# Senior Project



## Lotus (Nov 12, 2004)

Well I am just about finished my 30 page senior Project and guess what my topic is here is a hint


----------



## Bone Dancer (Oct 7, 2005)

Hope your teacher has an open mind about halloween. Good luck. 
Let us know what ya get for a grade.


----------



## Vlad (Aug 2, 2005)

Hmmmm, what was I interested in when I was 19................hehehe


----------



## Zombie-F (Apr 12, 2004)

LOL. Same thing you're still interested in now? 
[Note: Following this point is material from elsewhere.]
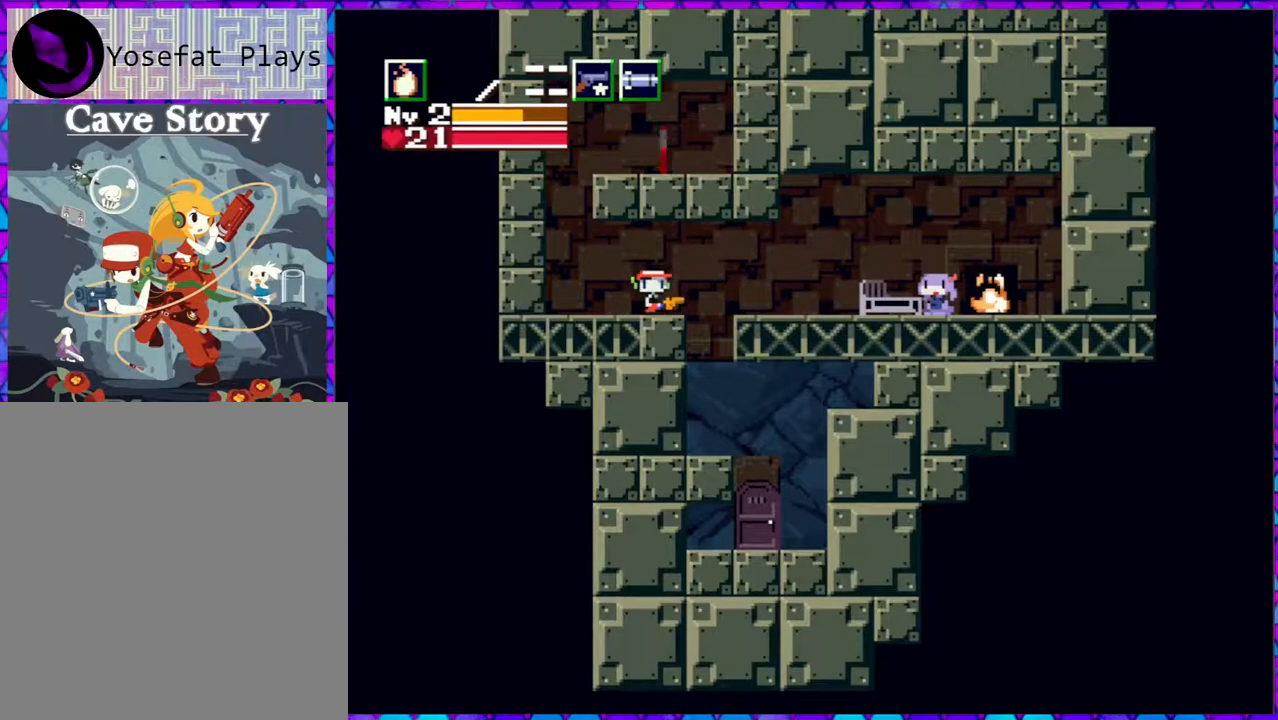
{"buttons": [], "right_stick": "center", "events": [[333, "DPAD_RIGHT", "up"]]}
I also echo what BD says... if your teacher has no respect for Halloween, your project could backfire on ya. Best of luck with it!


----------



## Lotus (Nov 12, 2004)

Zombie-F said:


> LOL. Same thing you're still interested in now?
> 
> I also echo what BD says... if your teacher has no respect for Halloween, your project could backfire on ya. Best of luck with it!


Well the great thing is that she is also a huge Fan of Halloween, hehehehehe, and knows how I love Halloween MUAHAHAHAHA I FEEL an A++++++


----------



## Nightshade (Feb 26, 2005)

*Great Job*

Lotus= Great job and kudos to your teacher for being a Halloween fan.


----------